Albie shrugged as if none of it had been his idea. “Your husband said I could sleep on the couch until I find a place.”

It would have to be the couch, unless it was the coffee table or the single armchair where Fodé studied or their tiny kitchen table. The baby slept with them in the bedroom in a bassinet wedged in between the bed and the wall. If she had to go to the bathroom in the middle of the night she worked herself out of the blankets and crawled off the foot of the bed. Jeanette sat down on the couch, and the baby, who was just starting to crawl, stretched his arms away from her in an effort to get to the floor. She put him down.

“It’s not like I’ll ever be here,” Albie said.

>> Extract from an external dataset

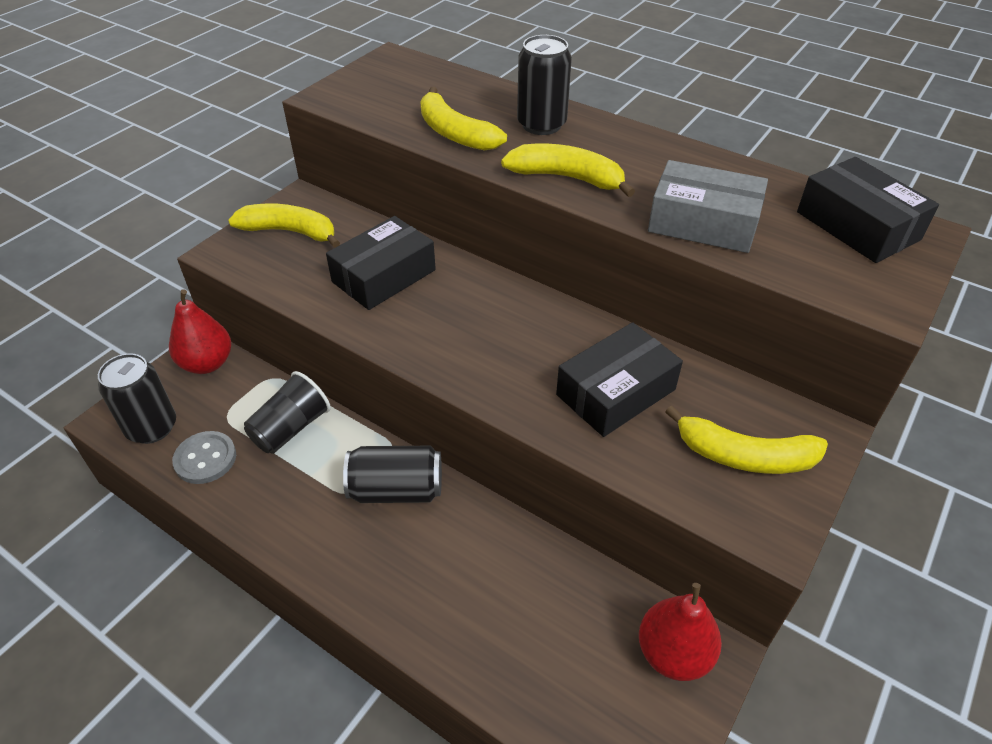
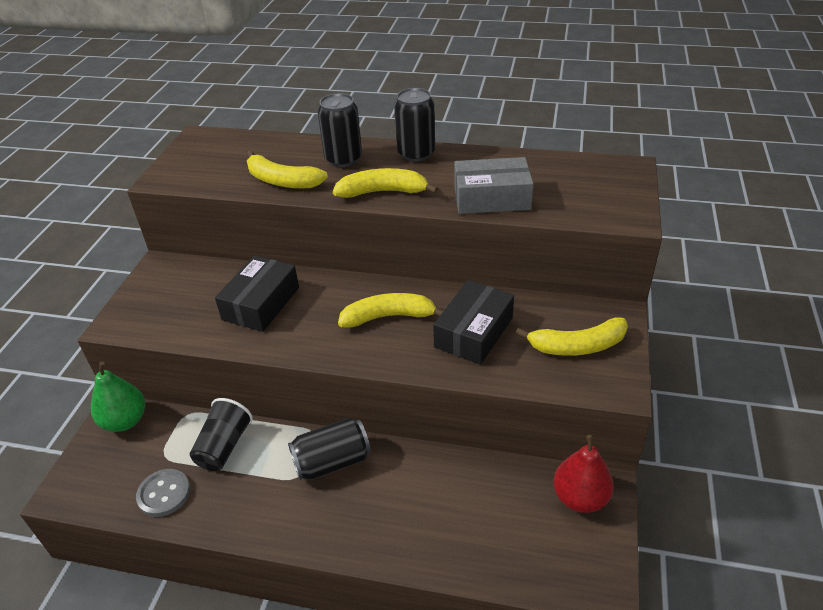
camera: 20 degrees left, 5 degrees down
black can [98,353,176,444] -> black can moved to [394,88,435,162]
red pear [169,289,231,374] -> green pear [91,362,145,432]
yellow banana [228,203,340,248] -> yellow banana moved to [338,293,443,328]
black box [797,157,939,263] -> none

It was the closest he could come to an apology and it startled her, because even though they didn’t have the room or the time or the money to keep him, even though she did not forgive him for disappearing for the last eight years with only the occasional postcard to let them know he wasn’t dead, the thought of his going made her want to get up and lock the door. How many nights must he have needed a place to go but never called her or Holly or their mother? If he was with her now it meant that something had changed. The baby had hold of the zipper on the duffel and was trying to figure it out. “You’ll be here,” she said.

* * *

Albie and Jeanette were not from Virginia. They had both been born in California and in that sense the two of them had been a team, albeit a team neither one of them wanted to be on. Jeanette had applied for her first passport when she was twenty-six, after she had gotten pregnant, after she and Fodé were married. He wanted to take her to Guinea to meet his family. The question that made her stop as she filled out the forms in the post office was Place of Birth. What she wanted to write was not Virginia. Not Virginia was where she was from. Cal had tortured Albie and Jeanette with the lesser state of their birth. “Take a good look around,” Cal had said once when they were driving to Arlington from Dulles, the passing landscape a multidimensional shade of green never witnessed in Southern California. “They only let you in now because you’re little. Dad got permission. Once you’re older they’ll stop you in the airport and put you back on the plane.”